*Description of the task*:
In the data, from the line with "Dringende Reform" up to and including the line with "شاحن لاسلكي المورد", swap "Italien" for "Spanien" and give those lines again with everything else unchanged. Leave the pictures out of your answer.
Top of Data extracts
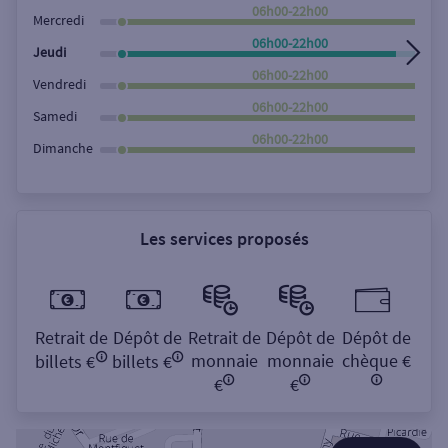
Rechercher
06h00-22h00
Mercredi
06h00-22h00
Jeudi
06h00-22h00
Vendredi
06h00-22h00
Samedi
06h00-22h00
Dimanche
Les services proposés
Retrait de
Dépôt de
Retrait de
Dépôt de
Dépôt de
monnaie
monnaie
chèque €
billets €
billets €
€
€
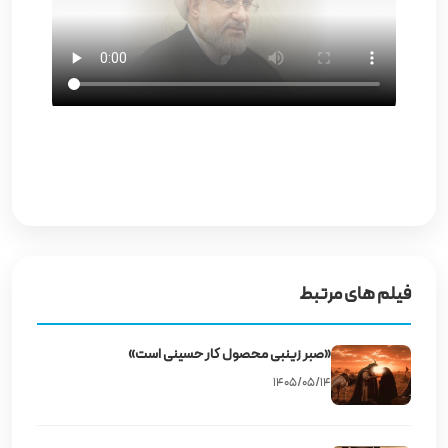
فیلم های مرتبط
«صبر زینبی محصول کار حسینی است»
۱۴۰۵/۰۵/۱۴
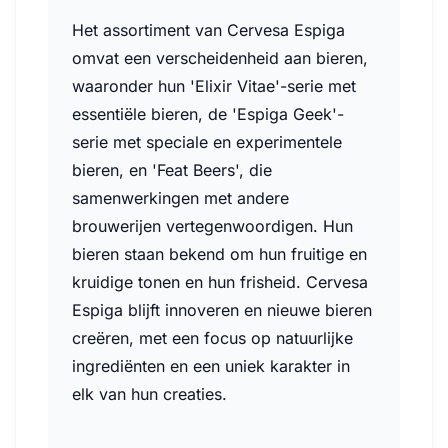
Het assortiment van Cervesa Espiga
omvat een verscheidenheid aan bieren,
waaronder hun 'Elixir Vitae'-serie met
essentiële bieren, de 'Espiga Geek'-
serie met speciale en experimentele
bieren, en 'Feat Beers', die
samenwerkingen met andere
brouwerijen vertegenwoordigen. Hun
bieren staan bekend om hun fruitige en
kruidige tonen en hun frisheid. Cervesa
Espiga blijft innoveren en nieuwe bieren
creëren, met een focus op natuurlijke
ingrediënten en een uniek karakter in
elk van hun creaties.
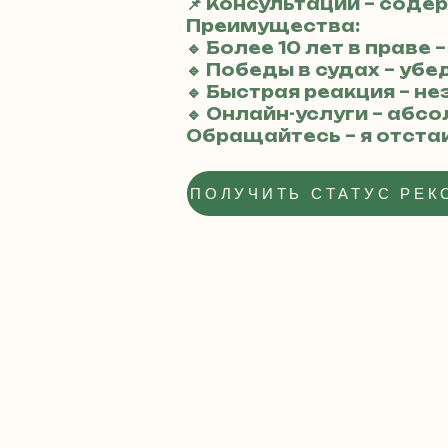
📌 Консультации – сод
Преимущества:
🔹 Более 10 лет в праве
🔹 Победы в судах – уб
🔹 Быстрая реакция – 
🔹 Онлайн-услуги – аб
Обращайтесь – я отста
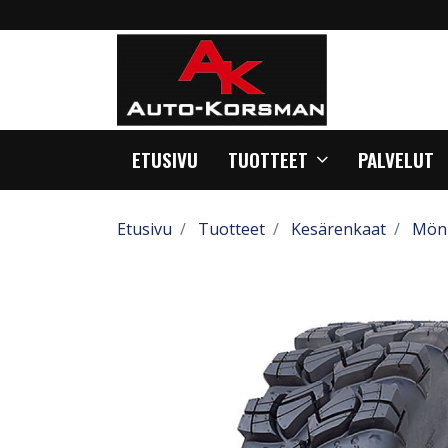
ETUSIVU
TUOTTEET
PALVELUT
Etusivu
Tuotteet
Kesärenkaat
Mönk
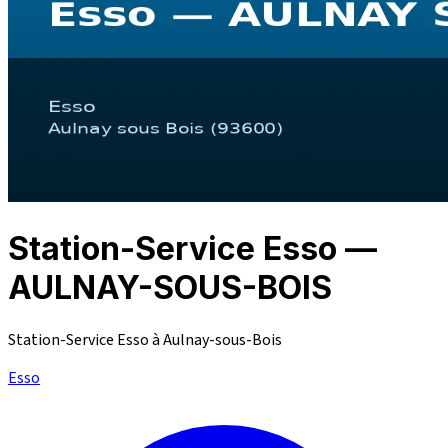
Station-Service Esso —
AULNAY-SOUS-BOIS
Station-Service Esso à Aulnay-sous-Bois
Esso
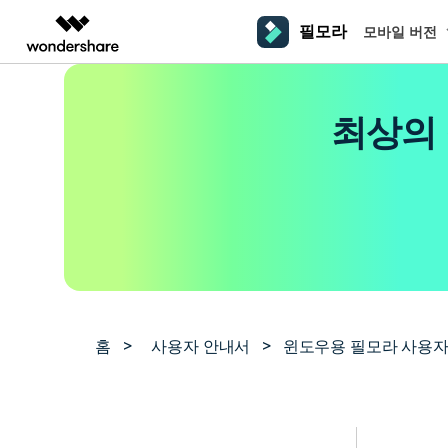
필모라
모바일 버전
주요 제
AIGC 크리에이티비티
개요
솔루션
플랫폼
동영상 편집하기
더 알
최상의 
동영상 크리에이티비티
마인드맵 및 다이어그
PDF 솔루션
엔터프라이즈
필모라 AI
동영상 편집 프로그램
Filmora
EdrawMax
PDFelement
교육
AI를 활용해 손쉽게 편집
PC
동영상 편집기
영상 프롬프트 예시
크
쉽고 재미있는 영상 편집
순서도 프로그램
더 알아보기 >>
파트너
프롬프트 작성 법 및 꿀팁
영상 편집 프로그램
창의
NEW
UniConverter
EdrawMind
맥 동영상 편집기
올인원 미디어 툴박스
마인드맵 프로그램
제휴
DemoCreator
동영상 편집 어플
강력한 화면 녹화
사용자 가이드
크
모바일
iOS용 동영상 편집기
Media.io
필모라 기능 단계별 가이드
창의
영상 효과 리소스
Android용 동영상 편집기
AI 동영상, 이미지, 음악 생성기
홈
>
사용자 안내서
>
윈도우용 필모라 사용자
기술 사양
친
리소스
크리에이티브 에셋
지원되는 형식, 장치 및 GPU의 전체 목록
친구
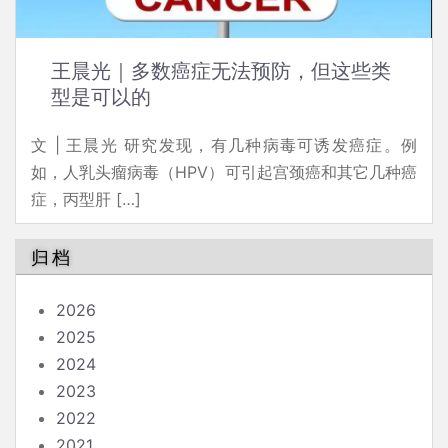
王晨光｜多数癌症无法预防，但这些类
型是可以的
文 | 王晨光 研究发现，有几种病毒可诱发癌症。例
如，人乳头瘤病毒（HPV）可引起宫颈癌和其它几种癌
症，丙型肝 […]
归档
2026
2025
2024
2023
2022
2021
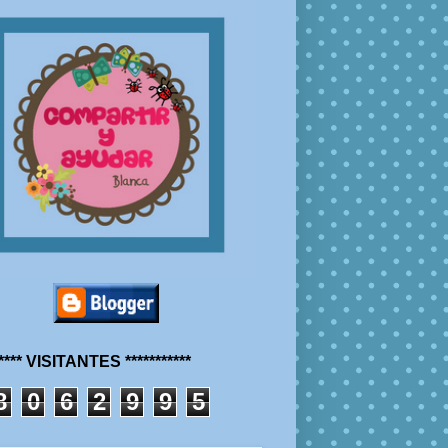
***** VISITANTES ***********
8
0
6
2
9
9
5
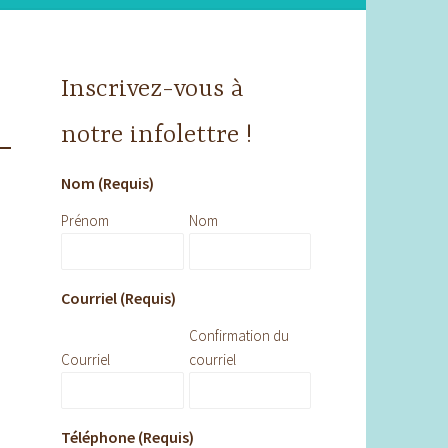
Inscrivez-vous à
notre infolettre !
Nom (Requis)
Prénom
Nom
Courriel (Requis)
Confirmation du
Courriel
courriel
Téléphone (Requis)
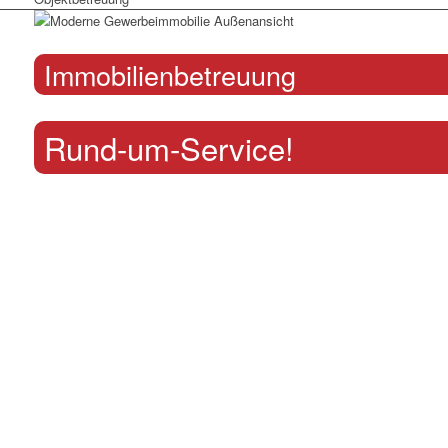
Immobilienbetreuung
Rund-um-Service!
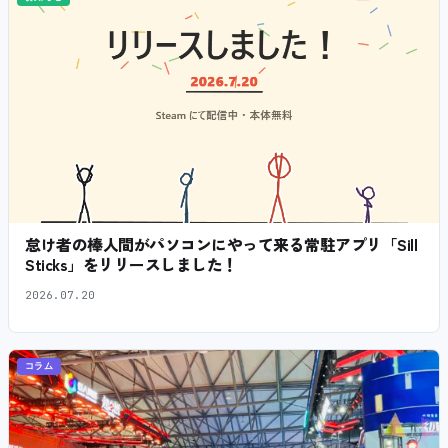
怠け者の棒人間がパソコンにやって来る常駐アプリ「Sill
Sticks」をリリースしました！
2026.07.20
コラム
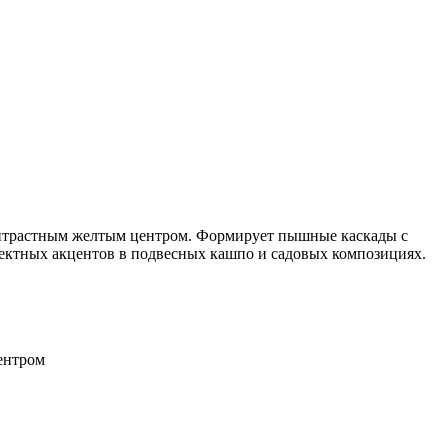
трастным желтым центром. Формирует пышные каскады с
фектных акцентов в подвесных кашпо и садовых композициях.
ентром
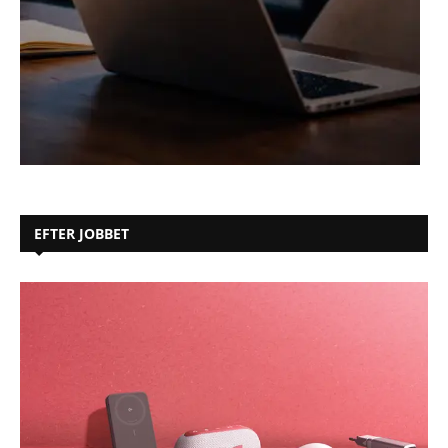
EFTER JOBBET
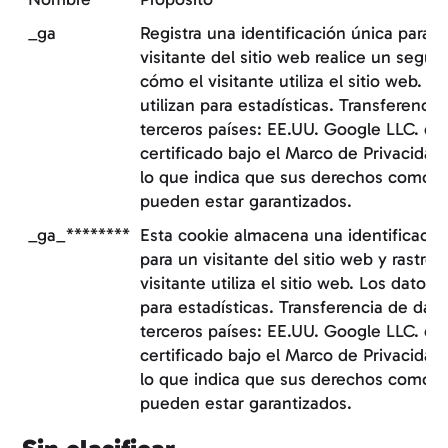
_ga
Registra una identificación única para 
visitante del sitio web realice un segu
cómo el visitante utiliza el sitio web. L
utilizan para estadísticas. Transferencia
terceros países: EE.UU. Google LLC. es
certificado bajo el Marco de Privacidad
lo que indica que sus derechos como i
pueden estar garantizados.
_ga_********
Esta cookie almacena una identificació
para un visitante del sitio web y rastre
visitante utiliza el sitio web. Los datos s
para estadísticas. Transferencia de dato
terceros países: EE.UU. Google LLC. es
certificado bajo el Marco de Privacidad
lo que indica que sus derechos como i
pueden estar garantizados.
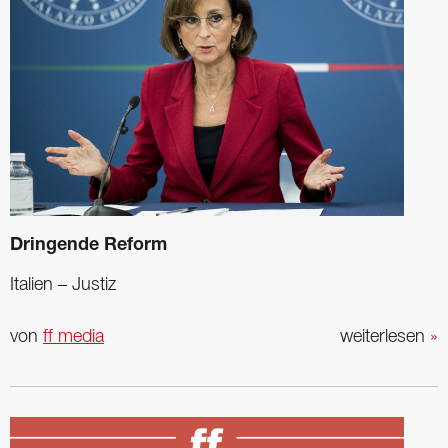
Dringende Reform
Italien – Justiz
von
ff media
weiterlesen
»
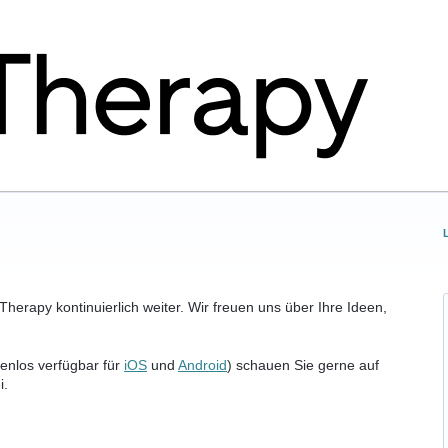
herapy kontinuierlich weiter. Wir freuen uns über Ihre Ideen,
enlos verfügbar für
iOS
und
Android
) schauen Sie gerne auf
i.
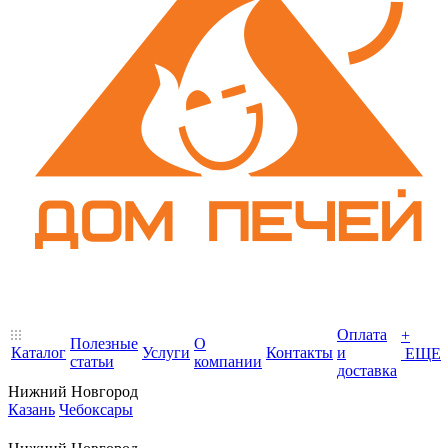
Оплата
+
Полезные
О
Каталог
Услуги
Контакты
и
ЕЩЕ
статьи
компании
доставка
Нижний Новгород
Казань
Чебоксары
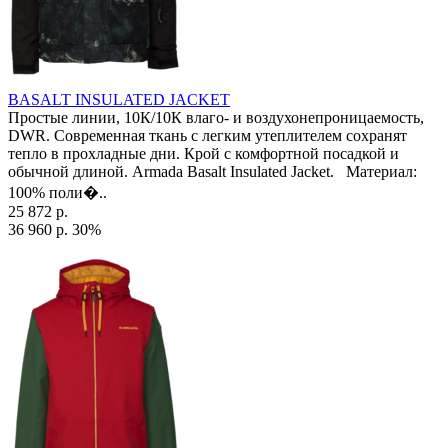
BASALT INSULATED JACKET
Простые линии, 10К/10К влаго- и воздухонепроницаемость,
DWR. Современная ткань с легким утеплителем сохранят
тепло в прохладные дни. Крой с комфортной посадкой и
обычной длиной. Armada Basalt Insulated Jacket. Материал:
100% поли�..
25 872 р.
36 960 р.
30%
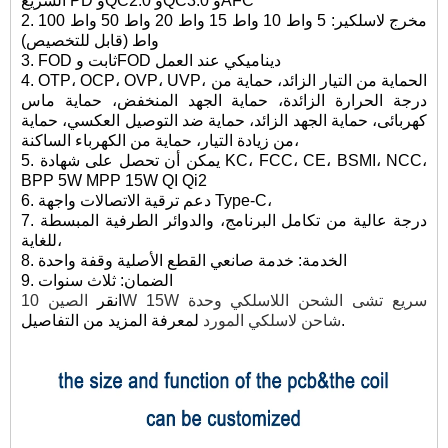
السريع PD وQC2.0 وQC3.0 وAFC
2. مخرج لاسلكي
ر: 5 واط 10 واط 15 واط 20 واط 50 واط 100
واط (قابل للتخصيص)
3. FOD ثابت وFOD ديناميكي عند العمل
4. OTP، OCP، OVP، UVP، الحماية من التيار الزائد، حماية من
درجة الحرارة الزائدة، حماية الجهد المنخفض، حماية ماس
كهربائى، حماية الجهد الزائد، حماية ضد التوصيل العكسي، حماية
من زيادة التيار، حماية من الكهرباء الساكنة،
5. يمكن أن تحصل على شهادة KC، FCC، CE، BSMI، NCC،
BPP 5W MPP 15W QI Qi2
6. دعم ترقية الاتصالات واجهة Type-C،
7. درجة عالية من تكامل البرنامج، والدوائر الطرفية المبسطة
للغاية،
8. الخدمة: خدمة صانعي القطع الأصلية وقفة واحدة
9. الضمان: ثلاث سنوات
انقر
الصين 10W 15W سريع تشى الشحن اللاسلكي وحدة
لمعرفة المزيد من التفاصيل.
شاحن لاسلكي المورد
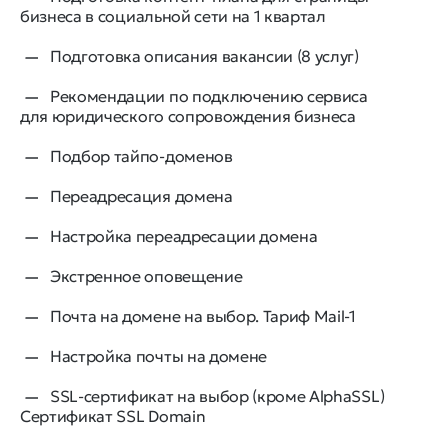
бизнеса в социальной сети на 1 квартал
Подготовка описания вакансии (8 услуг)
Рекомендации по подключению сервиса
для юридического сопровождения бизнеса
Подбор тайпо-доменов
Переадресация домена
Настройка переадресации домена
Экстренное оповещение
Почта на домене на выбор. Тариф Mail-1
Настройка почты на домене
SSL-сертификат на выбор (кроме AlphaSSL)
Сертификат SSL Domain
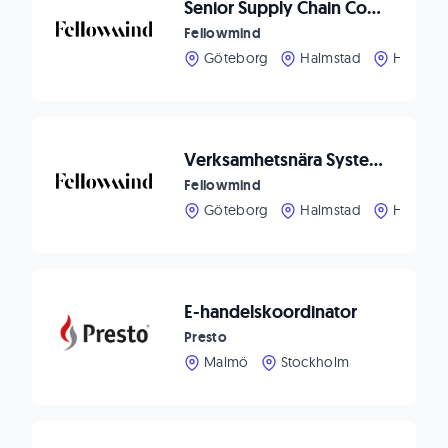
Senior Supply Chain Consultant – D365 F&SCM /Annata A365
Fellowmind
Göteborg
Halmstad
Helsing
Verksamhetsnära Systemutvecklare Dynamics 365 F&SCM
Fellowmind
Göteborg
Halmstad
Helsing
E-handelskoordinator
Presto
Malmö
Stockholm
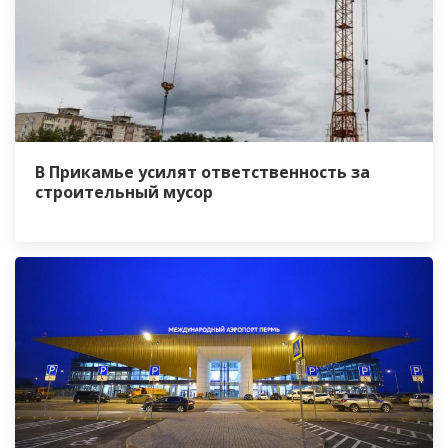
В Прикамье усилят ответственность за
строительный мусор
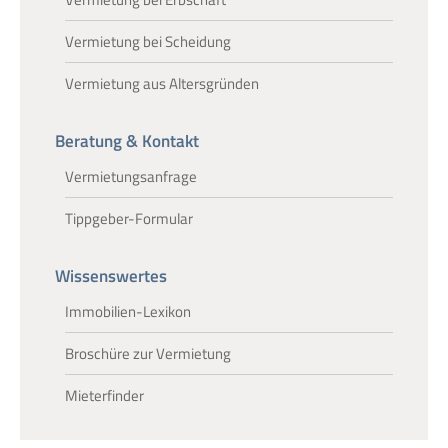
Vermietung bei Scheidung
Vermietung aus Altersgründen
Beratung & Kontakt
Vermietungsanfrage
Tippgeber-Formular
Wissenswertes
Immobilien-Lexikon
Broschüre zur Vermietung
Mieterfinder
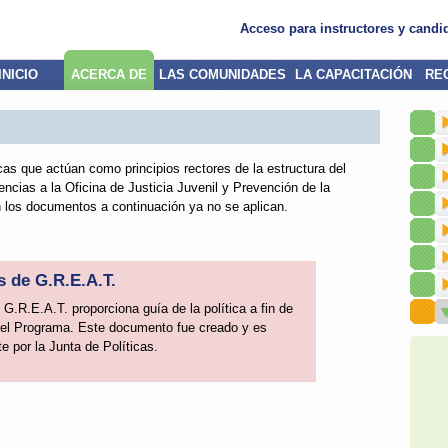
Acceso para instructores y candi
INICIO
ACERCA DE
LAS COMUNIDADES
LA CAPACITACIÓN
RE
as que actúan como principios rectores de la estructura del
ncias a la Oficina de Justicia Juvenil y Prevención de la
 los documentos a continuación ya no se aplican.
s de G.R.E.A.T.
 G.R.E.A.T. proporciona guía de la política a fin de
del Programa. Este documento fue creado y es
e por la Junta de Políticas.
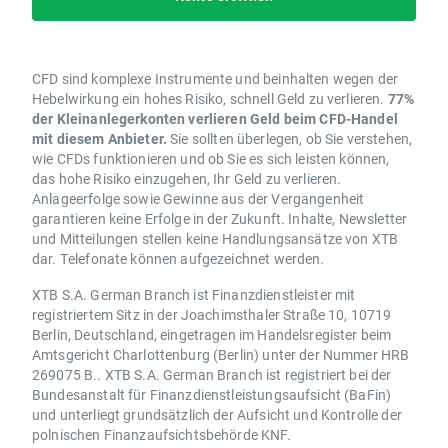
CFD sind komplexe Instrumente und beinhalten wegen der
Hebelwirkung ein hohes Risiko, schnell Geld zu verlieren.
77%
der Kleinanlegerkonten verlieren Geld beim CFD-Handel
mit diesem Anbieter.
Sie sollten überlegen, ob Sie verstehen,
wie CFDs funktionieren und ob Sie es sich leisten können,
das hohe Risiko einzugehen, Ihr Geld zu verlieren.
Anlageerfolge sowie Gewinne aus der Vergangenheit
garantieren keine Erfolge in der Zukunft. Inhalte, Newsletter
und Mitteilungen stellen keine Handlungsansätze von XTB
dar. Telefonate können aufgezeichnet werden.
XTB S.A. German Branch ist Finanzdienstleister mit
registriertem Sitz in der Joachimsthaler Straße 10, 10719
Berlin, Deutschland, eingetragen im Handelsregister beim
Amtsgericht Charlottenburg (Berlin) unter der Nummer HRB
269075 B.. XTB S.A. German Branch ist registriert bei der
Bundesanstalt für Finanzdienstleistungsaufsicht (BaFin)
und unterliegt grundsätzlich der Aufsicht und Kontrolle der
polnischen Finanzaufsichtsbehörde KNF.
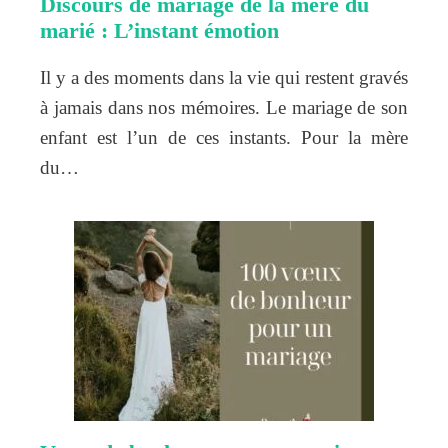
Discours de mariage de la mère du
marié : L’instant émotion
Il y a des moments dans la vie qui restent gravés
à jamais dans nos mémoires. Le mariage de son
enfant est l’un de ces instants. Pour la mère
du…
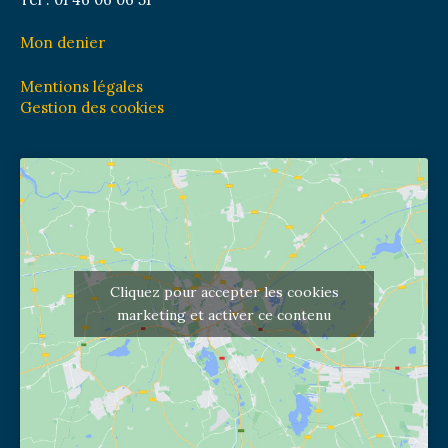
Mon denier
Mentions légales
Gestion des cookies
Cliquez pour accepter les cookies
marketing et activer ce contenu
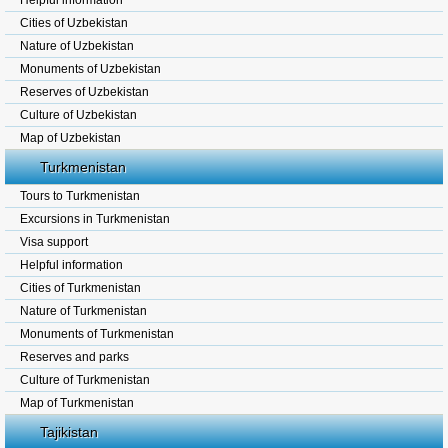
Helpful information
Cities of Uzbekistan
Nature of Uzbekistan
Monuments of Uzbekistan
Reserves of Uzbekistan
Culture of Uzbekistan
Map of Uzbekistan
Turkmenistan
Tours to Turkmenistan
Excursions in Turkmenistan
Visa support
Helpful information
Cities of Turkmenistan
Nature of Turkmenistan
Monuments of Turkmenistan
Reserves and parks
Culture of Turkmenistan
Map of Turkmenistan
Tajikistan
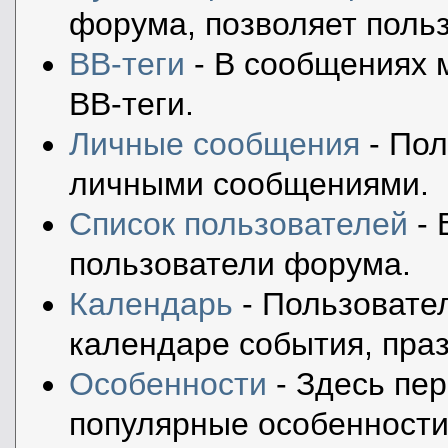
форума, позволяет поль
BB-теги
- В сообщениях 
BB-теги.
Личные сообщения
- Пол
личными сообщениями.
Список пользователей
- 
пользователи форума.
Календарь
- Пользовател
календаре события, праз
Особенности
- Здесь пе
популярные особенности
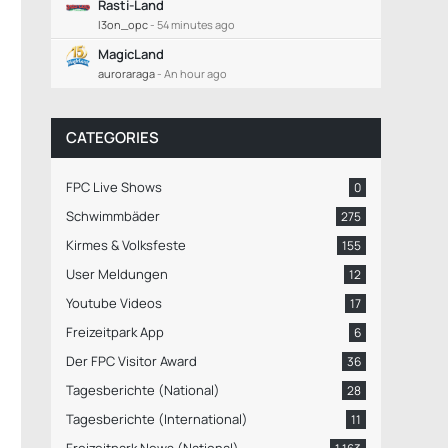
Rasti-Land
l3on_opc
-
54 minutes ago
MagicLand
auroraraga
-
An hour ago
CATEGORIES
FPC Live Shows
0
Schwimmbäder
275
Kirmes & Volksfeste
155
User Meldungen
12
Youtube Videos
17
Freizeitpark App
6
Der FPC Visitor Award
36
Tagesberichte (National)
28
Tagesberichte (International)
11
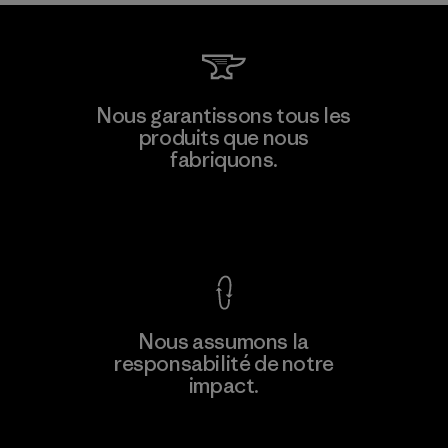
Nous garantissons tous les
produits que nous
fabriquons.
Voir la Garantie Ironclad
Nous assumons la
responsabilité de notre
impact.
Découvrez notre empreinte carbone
Bottom of Data extracts
*Exercise result*:
Dringende Reform
Spanien – Justiz
von
ff media
weiterlesen
»
herapy kontinuierlich weiter. Wir freuen uns über Ihre Ideen,
enlos verfügbar für
iOS
und
Android
) schauen Sie gerne auf
i.
Оплата
+
Полезные
О
Каталог
Услуги
Контакты
и
ЕЩЕ
статьи
компании
доставка
Нижний Новгород
Казань
Чебоксары
BASALT INSULATED JACKET
Простые линии, 10К/10К влаго- и воздухонепроницаемость,
DWR. Современная ткань с легким утеплителем сохранят
тепло в прохладные дни. Крой с комфортной посадкой и
обычной длиной. Armada Basalt Insulated Jacket. Материал:
100% поли�..
25 872 р.
36 960 р.
30%
السريع PD وQC2.0 وQC3.0 وAFC
2. مخرج لاسلكي
ر: 5 واط 10 واط 15 واط 20 واط 50 واط 100
واط (قابل للتخصيص)
3. FOD ثابت وFOD ديناميكي عند العمل
4. OTP، OCP، OVP، UVP، الحماية من التيار الزائد، حماية من
درجة الحرارة الزائدة، حماية الجهد المنخفض، حماية ماس
كهربائى، حماية الجهد الزائد، حماية ضد التوصيل العكسي، حماية
من زيادة التيار، حماية من الكهرباء الساكنة،
5. يمكن أن تحصل على شهادة KC، FCC، CE، BSMI، NCC،
BPP 5W MPP 15W QI Qi2
6. دعم ترقية الاتصالات واجهة Type-C،
7. درجة عالية من تكامل البرنامج، والدوائر الطرفية المبسطة
للغاية،
8. الخدمة: خدمة صانعي القطع الأصلية وقفة واحدة
9. الضمان: ثلاث سنوات
انقر
الصين 10W 15W سريع تشى الشحن اللاسلكي وحدة
لمعرفة المزيد من التفاصيل.
شاحن لاسلكي المورد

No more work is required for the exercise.